George’s medal was one that arrived in a jiffy bag from the Victoria Police in June 2015. It has been a long search for his next of kin, in this case his sons. But when I finally found one of them the exchange went like this:
“No you can’t have one of my father’s war medals, we haven’t lost them in fact my brother who has them, wears them every ANZAC Day”
You can imagine how I felt at the time all that work and getting nowhere.
The rest of the story takes place a week later with a phone call from George’s son:
“Do you still have dad’s medal?”
“Yes” I replied.
“Oh that good it is Dad’s medal. My brother was burgled some years ago and Dad’s medals were taken.
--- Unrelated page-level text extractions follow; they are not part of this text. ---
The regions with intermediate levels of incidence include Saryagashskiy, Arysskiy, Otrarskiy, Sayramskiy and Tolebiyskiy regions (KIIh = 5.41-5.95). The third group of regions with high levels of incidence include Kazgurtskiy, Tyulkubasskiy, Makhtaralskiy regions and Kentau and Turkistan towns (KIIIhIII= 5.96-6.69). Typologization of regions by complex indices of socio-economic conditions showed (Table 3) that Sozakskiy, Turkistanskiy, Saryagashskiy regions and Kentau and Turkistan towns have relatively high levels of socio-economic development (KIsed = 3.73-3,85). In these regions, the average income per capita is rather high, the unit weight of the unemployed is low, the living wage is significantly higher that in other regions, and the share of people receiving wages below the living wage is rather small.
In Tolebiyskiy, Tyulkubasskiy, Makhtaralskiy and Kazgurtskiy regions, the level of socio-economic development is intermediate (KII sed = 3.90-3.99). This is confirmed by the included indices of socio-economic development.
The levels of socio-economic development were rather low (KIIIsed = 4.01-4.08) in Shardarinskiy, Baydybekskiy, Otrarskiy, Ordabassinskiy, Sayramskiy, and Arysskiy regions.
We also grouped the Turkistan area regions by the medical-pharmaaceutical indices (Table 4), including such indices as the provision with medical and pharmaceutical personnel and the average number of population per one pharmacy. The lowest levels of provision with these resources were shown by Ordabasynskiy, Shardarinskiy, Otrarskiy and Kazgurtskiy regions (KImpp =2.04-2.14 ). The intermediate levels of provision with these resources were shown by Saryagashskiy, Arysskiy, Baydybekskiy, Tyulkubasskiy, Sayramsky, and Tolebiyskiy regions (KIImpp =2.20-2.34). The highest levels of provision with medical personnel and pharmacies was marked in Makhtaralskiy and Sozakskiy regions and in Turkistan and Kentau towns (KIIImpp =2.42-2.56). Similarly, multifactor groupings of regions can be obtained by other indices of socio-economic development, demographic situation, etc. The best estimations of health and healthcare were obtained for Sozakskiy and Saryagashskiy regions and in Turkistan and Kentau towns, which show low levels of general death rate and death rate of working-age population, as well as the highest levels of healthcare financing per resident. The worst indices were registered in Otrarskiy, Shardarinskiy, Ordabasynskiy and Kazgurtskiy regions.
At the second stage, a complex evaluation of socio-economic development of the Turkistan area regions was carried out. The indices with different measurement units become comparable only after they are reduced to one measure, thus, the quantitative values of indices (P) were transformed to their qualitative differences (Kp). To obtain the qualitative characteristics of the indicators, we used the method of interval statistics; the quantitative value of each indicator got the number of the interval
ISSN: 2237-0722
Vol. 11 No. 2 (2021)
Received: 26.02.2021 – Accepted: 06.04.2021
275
My brother went and got a set of replicas made up and has worn them ever since not telling anyone about the theft of the original medals”.
It was after some discussion of how I would send the medals back to the son, that I received the request to not publish any information that would identify the family.

The second story attracted some publicity and best explained at this link.

The returned medal tally is now 1808.

10 April 2016


125890 William John Frederick Hawley was 19 when he joined the RAAF in 1943. He was easy to follow through the electoral rolls but in 1980, when the rolls that are available on line finish, he just disappeared. What I did know was that he spent his whole life in Traralgon, Victoria and I found this interesting story about his father which also mentioned Bill.
Once again it was Ancestry.com.au which came to the rescue and I found the family on a tree belonging to Bill's niece. The medal will soon be returned to the family.
Thank you to Sandra O'H who sent me the medal.
The returned medal tally is now 1806.

Albert Simmons - WWI Victory Medal

In 1951, Tweed District Boys Band member, William C, aged 11, was visiting Grafton for the Region Band Competition. At the rear of the Old Grafton Fire Station, William found the WWI medal awarded to 6595 Albert Simmons.
As can be seen in the pictures, Albert's medal is in poor condition and and was probably lost when it fell off the ring that was attached to ribbon. In his service record, there are copies of letters that Albert sent to the Army after he lost his discharge certificate and Returned from Active Service Badge. However, there is no correspondence about him loosing his medal.
A couple of weeks ago William visited the HQ of the NSW RSL asking for the medal to be returned to Albert's family. The medal was then sent to me by Lindsay, one of our RSL contacts. Luckily for me, Albert's grand daughter, Marilyn, has posted her family tree on Ancestry.com.au so it was pretty easy to locate Albert's descendants. I'll be sending the medal to Marilyn in the very near future.
The returned medal tally is now 1805.

06 April 2016

Walter Brown

The Victory Medal awarded to 3336 Walter Ewart Brown came to me from the WA RSL. He was 40 when he enlisted in Oct 1916. After his training, Walter was posted to 12th Battalion, AIF. His service record reveals nothing beyond a normal period of service during WWI.
Walter was born in NSW but enlisted in WA. On discharge he remained in WA. He didn't marry so our search focused on his siblings. One brother was Stuart Markwell Brown and it is though this line that we have been in contact with Walter's great nephew.
Thanks to the WA RSL and Anne W who managed to find that last piece of information.
The returned medal tally is now 1804.